Do you want to be right, or do you want to be married!?

Rosanne Bostonian

inner reflection

There is never a conflict with person or condition, but rather a false concept mentally entertained about person, thing, circumstance, or condition. Therefore, make the correction within yourself, rather than attempting to change anyone or anything in the without.”

Joel S. Goldsmith, Infinite Way, Wisdoms

Western thinking embraces the notion that being “right,” is winning. He/She who is right wins. He/She who is wrong loses. We all want to win…sometimes at great cost.

In my psychology career, I would ask couples “Do you want to be right, or do you want to be married!?” Most would say “both!” And furthermore, if their partner would just acknowledge their rightness, there would be no conflict.

Joel Goldsmith’s teaches emphasize the view that our lives are simply out-picturings of our own consciousness and the conflicts we envision are unresolved snags within us.
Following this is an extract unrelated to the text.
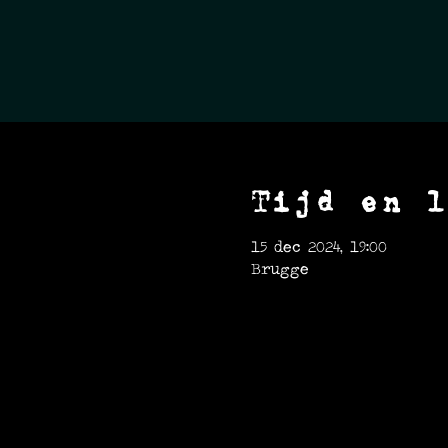
Tijd en l
15 dec 2024, 19:00
Brugge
What I believe strongly is that the first stop when discord appears is within one’s own inner contemplative place. To dive into the outer projection and try to fix it is like running up to the screen in the moving theater and trying to change parts of the movie you don’t like!

If conflict appears, go within. Only speak from a place of peace where you have prepared a welcoming place of learning. Conflict is an “activating event.” It requires space to create full presence. If we entertain that everything that appears, even conflict, is an opportunity to self-reflect and allow the lessons of the moment to appear, maybe we would address what appears as conflict with gratitude and ease rather than annoyance and impatience.

By now you may be thinking of situations in which this approach would never work! Places where you were absolutely right… What did you learn from taking the position of being the one who is right? I would venture to say, probably not too much if the issue wasn’t evaluated as a learning opportunity first.